ASSIGNMENT >>
Search the data below for the string "Self". Extract every line that contains it.

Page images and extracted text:
_ _ _ _ _
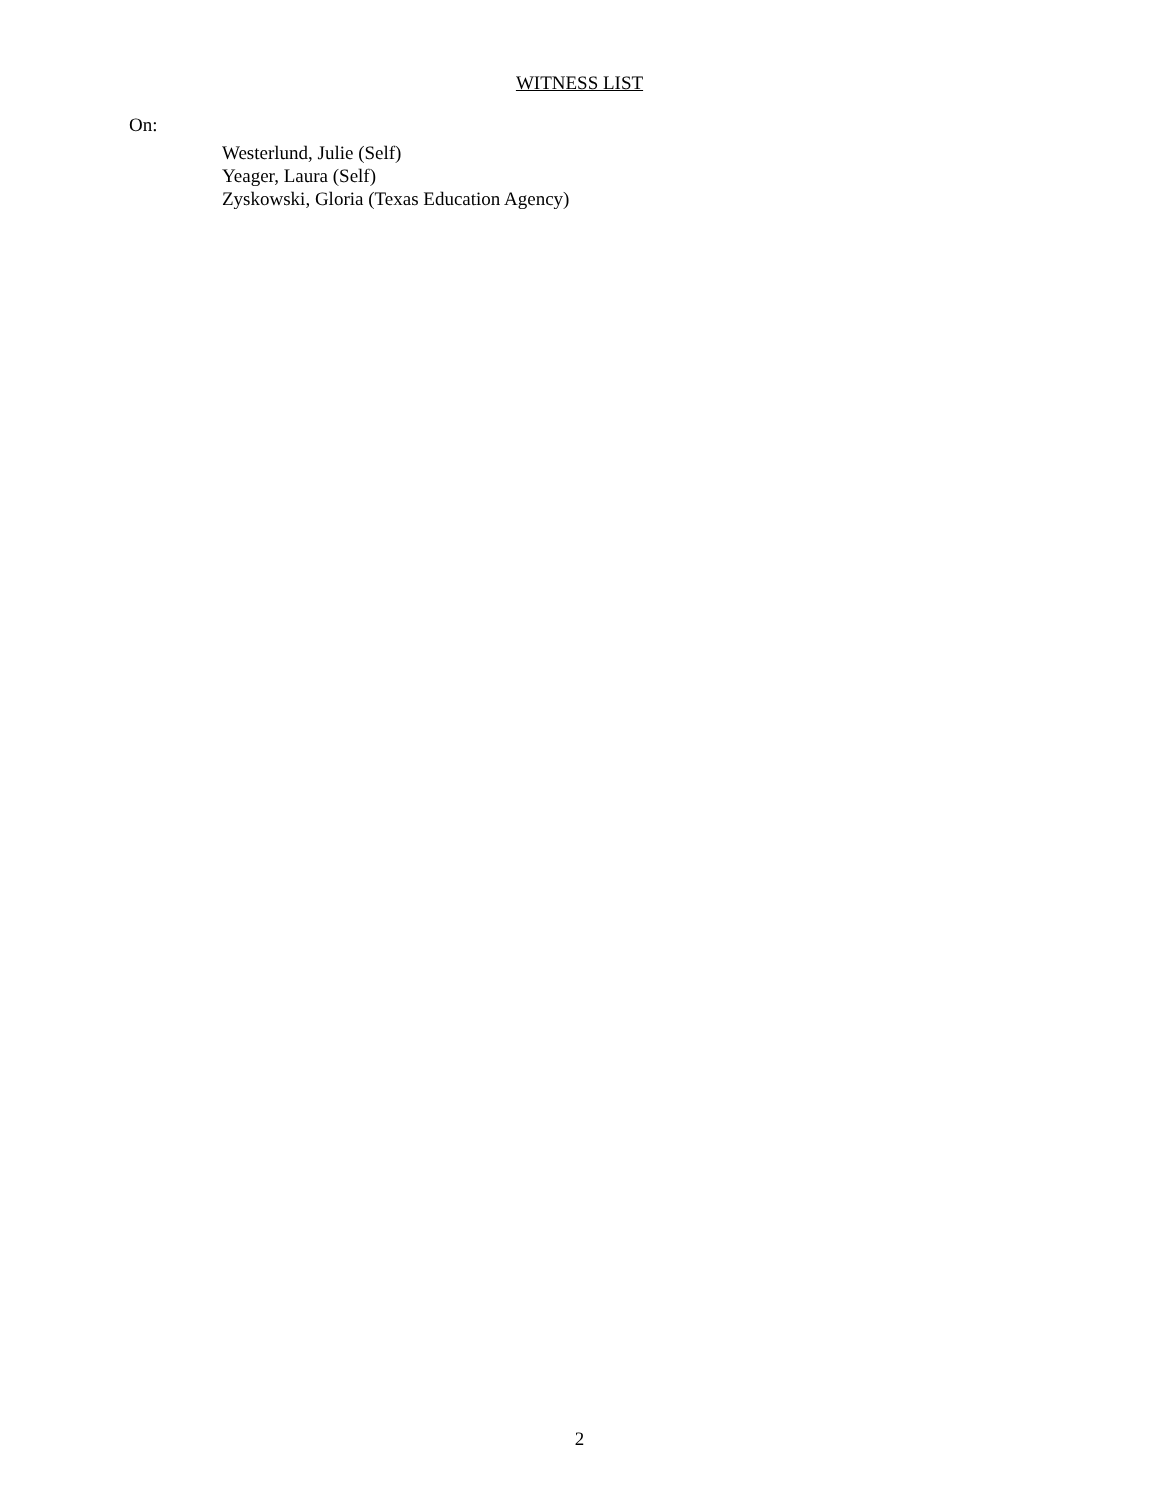WITNESS LIST
On:
Westerlund, Julie (Self)
Yeager, Laura (Self)
Zyskowski, Gloria (Texas Education Agency)
2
_ _ _ _ _
RESPONSE >>
Westerlund, Julie (Self)
Yeager, Laura (Self)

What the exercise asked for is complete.